Objective: We developed a computerized assessment tool for validation in screening cognitive competency for locked-in patients. The clinical problem is that some locked-in patients (eg. people with ALS) may have difficult to measure cognitive deficits when their response capabilities are severely language or motor impaired.
Method: Our program assesses twenty-four areas of cognitive functioning in attention, language, memory, visual spatial and executive functioning. A technique is used where answers to questions are highlighted by a strobe and a selection is made by a simple motor response (eg. a tap on the computer mouse, or in the future an eye-blinking response). We tested a dementia group, an age matched control group and a student control group.
Results: Using a multivariate anova comparing the three groups, significant differences were found in almost all categories. On one category there were no differences between the three groups, but the test will be kept as a measure of effort. Another category showed no difference between the groups because there was only one question. In Bonferroni post-hoc analyses comparing each group, the demented group performed significantly worse than either control group.
Conclusion: These results confirm that the assessment tool is valid in differentiating between normal and impaired cognitive functioning. The plan is to reduce the length of the test, create cutoff scores for normal cognitive functioning, and create a profile for use with locked-in patients.
The cognitive impairments seen in ALS could cognitively match Dementia. If we use dementia patients as the impaired group, we can first see if the test can differentiate between normal and impaired cognitive functioning.
If the test proves valid, it can be administered to ALS patients, to see which pattern they follow; normal, impaired, or their own.
The SLIP test will differentiate between normal and impaired cognitive functioning, by the demented group having more incorrect responses than the normal group.
Twenty-eight (13 male, 15 female) age-matched normal cognitive functioning individuals ranging in age from 28 to 79.

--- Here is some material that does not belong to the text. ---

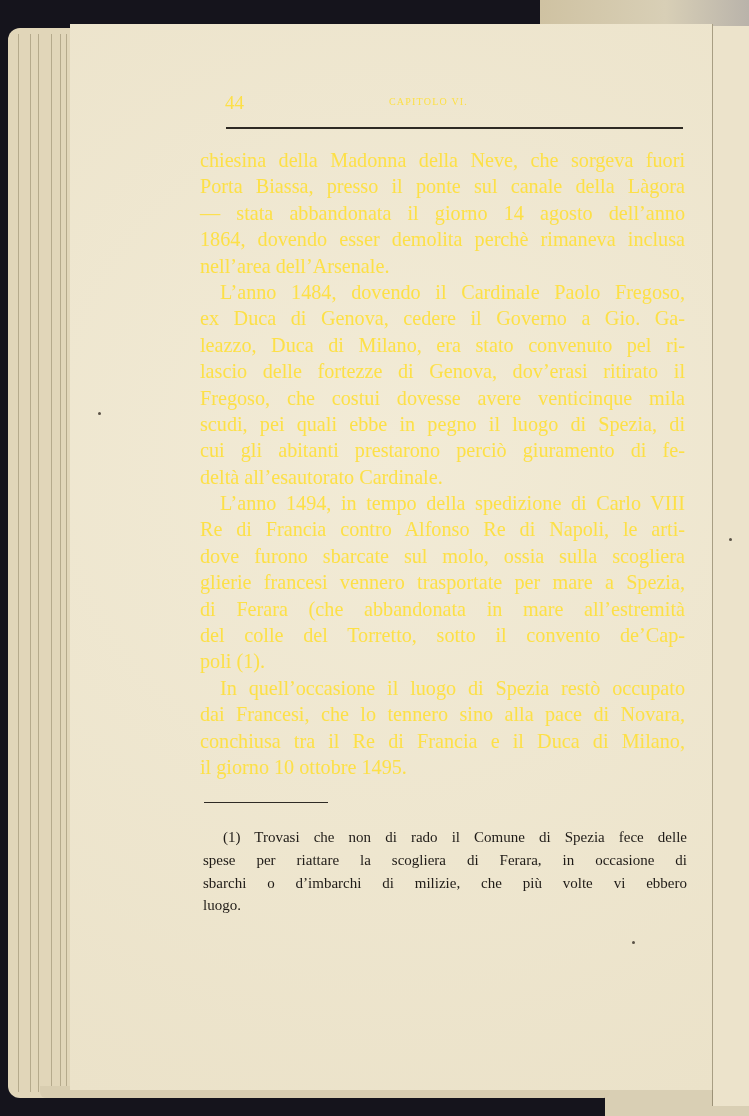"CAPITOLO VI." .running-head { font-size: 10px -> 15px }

Sixty-one normal cognitive functioning college-aged students were also tested.
Quality of life: orientation, general health and severity of ALS
To compensate for motor and speech impairment, a strobing technique highlights each answer choice and the subject uses a mouse click to respond.

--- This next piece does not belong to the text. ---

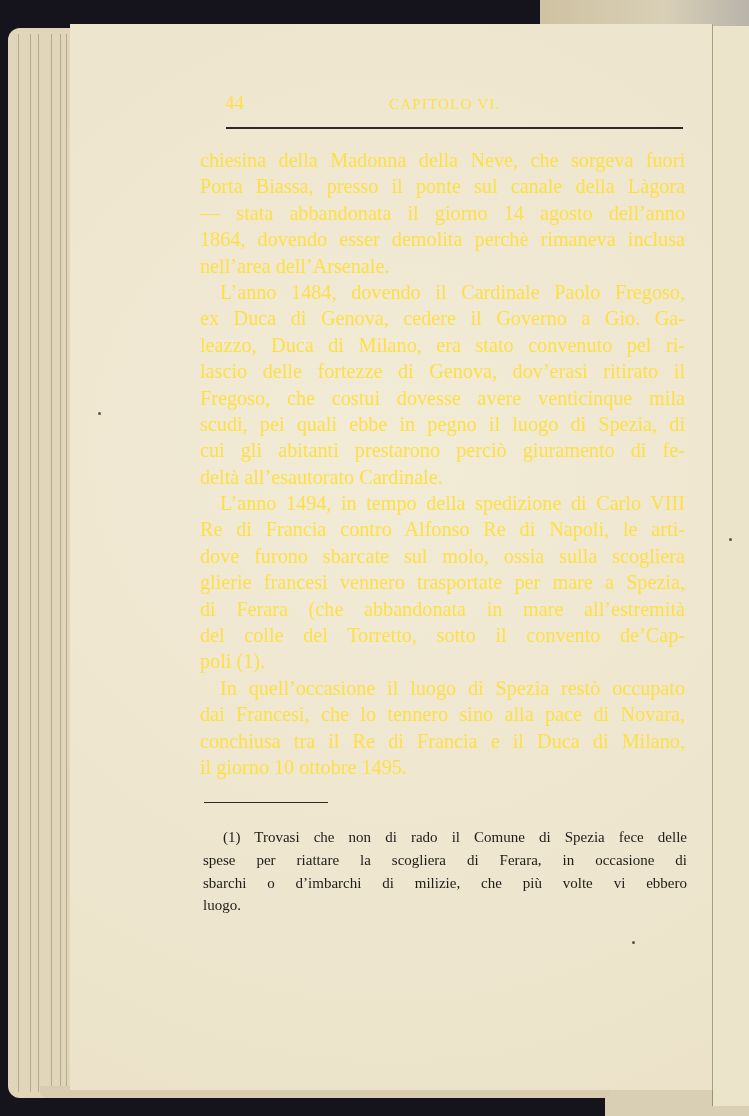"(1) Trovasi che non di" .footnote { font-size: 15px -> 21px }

The software is self-narrated for easier use and better reliability, although an experimenter is present for assistance.
Multivariate ANOVA comparing the three groups:
Language: reading-word identification, reading-sentence completion,naming, matching pictures to phrases, complex comprehension
No significant differences were found on the following tests:
Language: matching shapes to phrases (p=.767)
Post-Hoc Analyses (With Bonferonni Correction):
The demented group performed significantly worse than the age-matched and student controls in the following categories: p<.05
Language: reading-word identification, naming, matching-pictures to phrases, complex comprehension
The demented group performed significantly worse than the students, but not the age-matched control group:
Language: reading-sentence completion (p=.821)
The demented group performed significantly worse than the age-matched control group, but not the student control group:
Memory: remote memory (p=1)
These results mean that the SLIP can differentiate between normal and impaired cognitive functioning.
Tests that did not show a significant difference between the impaired and non-impaired groups were due to either not enough questions within the test or the dementia group performing well. These tests will be revised or excluded from the program.
In order to obtain more reliable and valid results, approximately twenty more dementia patients will be tested.
Cut-off scores will be established for normal and impaired cognitive functioning.
If the test is still valid, an ALS group will be tested to understand their cognitive functioning.